## Instructions to follow
When a line in the data below includes "tbtn", count it; then give only the total.

## Records for this exercise

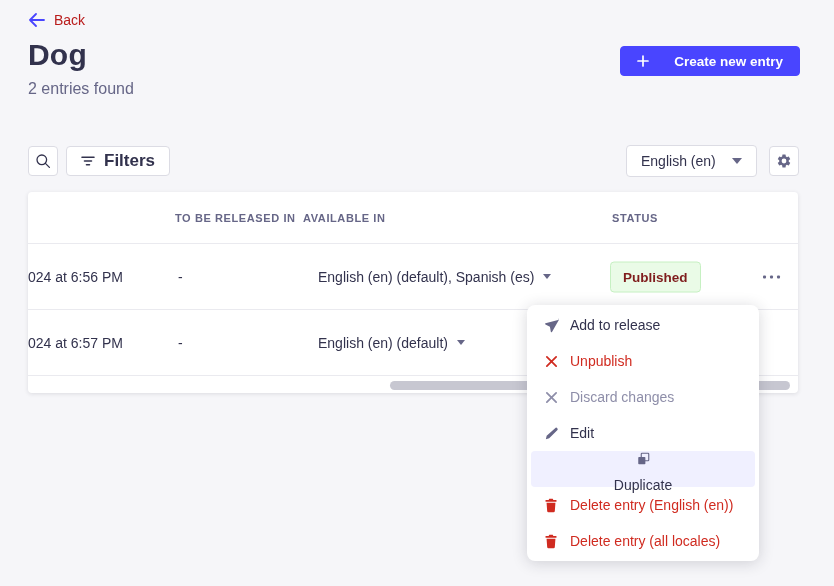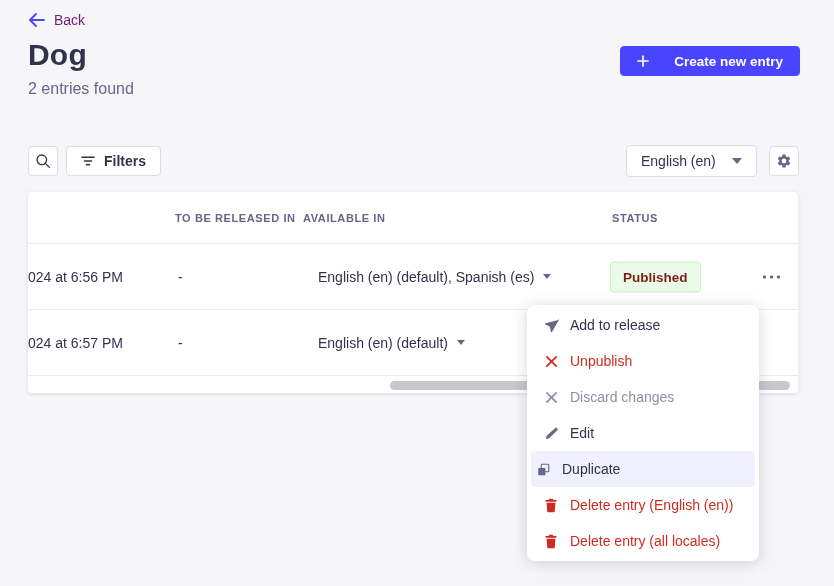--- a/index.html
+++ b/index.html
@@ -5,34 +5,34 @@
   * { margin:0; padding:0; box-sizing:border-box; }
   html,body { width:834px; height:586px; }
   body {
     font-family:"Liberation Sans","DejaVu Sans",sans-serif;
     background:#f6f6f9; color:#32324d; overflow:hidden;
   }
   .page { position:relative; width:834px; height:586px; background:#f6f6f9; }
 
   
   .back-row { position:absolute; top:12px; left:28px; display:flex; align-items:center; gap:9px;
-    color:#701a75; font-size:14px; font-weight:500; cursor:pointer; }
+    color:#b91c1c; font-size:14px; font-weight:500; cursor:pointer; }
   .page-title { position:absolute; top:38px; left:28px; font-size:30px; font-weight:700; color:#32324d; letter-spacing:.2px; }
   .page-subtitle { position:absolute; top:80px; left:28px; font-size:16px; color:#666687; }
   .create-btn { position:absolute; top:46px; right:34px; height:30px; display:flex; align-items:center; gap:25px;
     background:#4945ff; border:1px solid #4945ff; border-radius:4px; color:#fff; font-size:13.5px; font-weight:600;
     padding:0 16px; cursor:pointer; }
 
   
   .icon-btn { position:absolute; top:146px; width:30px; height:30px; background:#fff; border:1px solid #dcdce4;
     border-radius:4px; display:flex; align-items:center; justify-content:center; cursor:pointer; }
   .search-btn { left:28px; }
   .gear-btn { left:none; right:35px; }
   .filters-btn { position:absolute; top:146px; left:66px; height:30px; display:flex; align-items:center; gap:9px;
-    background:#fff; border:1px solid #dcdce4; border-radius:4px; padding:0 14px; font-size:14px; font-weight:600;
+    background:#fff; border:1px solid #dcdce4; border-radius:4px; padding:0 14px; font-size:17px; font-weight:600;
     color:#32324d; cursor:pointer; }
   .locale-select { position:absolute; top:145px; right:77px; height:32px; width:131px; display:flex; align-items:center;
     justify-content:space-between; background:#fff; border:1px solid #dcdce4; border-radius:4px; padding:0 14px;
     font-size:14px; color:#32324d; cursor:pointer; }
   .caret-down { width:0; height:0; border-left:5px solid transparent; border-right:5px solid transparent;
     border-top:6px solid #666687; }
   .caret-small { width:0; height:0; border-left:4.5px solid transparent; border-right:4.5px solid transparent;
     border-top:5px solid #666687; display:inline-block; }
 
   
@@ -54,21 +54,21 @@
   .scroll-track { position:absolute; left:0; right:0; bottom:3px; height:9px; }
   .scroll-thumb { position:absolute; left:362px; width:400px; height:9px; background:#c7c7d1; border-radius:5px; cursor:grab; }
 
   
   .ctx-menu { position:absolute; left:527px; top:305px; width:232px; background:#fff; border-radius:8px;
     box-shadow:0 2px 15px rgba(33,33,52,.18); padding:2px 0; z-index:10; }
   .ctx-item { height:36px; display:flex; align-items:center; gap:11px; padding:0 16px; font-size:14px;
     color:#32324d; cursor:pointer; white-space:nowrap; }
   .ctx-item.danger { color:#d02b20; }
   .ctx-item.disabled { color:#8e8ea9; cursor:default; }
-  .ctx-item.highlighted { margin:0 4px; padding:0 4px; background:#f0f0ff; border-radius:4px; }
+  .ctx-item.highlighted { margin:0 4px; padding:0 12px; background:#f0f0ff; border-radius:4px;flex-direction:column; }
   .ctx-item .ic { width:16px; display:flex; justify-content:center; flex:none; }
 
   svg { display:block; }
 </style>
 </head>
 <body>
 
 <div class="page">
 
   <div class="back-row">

---

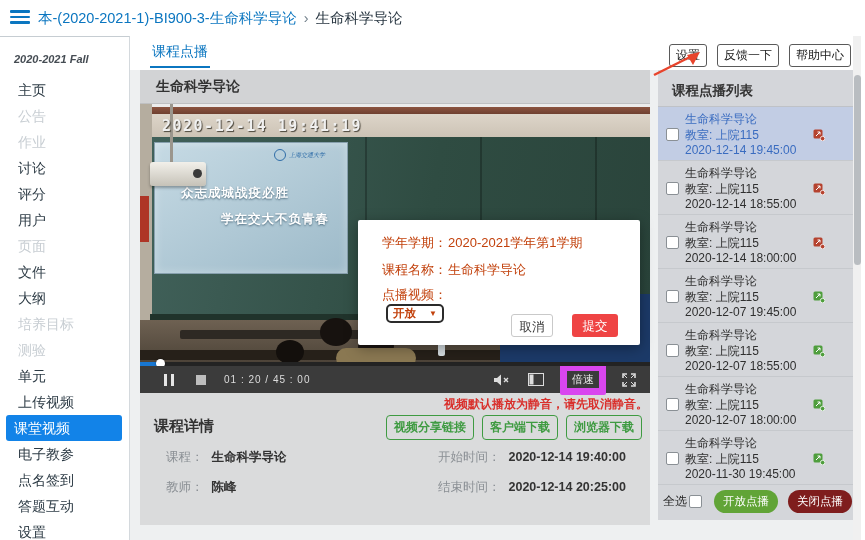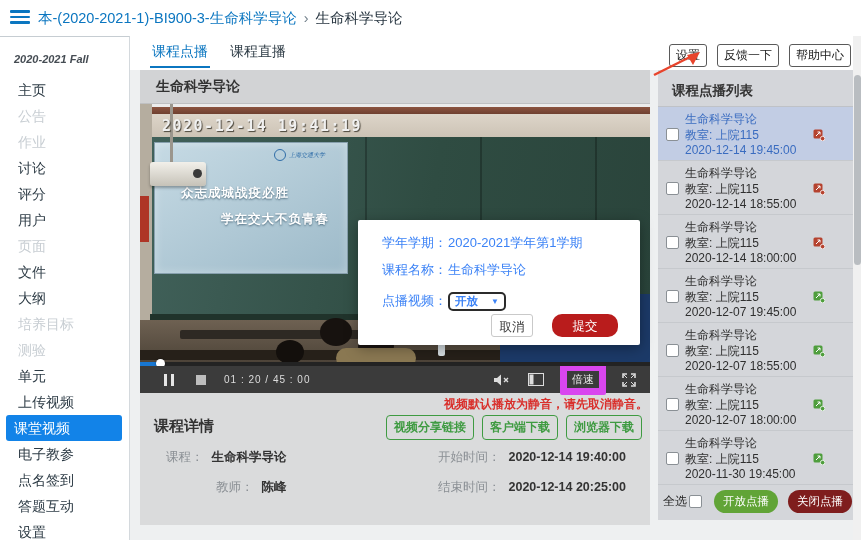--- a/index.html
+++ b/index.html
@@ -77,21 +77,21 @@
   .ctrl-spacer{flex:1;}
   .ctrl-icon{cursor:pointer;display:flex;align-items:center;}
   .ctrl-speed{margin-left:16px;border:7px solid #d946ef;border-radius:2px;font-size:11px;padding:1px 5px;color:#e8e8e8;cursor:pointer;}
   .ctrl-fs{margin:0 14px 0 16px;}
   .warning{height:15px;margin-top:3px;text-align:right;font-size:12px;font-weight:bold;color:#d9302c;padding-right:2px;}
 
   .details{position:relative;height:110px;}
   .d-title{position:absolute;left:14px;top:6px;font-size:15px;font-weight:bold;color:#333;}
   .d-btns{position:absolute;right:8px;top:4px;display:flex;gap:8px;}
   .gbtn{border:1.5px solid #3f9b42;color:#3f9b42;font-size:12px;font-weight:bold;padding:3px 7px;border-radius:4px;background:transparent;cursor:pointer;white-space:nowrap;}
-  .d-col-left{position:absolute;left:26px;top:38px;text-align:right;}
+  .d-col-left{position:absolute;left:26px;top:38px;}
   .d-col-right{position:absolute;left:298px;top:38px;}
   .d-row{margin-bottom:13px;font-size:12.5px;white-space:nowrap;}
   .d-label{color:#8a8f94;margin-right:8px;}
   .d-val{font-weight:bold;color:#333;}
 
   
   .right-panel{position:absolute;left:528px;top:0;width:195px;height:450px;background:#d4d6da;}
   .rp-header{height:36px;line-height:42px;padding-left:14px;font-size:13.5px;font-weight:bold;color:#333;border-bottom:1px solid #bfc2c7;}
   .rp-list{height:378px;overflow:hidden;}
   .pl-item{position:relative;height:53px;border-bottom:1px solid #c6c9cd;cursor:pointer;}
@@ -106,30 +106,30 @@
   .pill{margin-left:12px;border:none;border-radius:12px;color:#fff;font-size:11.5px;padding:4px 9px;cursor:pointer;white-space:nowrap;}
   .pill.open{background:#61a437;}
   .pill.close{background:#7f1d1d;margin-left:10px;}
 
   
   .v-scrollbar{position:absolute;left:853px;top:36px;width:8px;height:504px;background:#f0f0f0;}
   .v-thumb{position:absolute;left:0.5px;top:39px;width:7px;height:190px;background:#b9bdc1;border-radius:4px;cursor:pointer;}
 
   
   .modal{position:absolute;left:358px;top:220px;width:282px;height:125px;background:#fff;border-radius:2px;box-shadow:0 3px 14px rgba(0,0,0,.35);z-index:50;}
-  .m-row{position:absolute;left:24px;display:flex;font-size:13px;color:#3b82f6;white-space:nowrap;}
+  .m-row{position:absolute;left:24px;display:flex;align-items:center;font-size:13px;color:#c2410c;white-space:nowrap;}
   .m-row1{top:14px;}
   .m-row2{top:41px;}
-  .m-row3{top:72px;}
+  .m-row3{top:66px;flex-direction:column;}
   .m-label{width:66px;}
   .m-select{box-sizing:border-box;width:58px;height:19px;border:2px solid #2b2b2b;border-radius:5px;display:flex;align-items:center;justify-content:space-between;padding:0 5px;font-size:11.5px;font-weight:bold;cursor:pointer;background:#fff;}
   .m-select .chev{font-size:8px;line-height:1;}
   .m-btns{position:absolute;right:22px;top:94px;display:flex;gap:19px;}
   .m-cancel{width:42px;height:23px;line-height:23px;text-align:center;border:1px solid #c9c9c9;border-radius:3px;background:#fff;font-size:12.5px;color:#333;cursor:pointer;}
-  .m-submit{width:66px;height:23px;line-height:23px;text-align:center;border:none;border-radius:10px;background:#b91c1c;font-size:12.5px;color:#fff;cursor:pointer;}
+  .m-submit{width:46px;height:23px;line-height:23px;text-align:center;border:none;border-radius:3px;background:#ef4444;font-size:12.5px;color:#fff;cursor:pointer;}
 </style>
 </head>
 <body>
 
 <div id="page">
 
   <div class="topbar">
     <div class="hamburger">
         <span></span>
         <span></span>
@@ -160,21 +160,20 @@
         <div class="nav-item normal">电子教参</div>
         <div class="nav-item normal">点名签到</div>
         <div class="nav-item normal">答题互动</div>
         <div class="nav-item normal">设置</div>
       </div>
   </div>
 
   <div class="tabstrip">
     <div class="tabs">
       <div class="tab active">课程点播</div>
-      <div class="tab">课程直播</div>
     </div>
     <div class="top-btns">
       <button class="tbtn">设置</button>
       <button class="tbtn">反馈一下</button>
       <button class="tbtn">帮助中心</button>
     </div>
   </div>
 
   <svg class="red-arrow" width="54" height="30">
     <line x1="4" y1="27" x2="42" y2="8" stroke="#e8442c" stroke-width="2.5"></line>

## Solved problem
3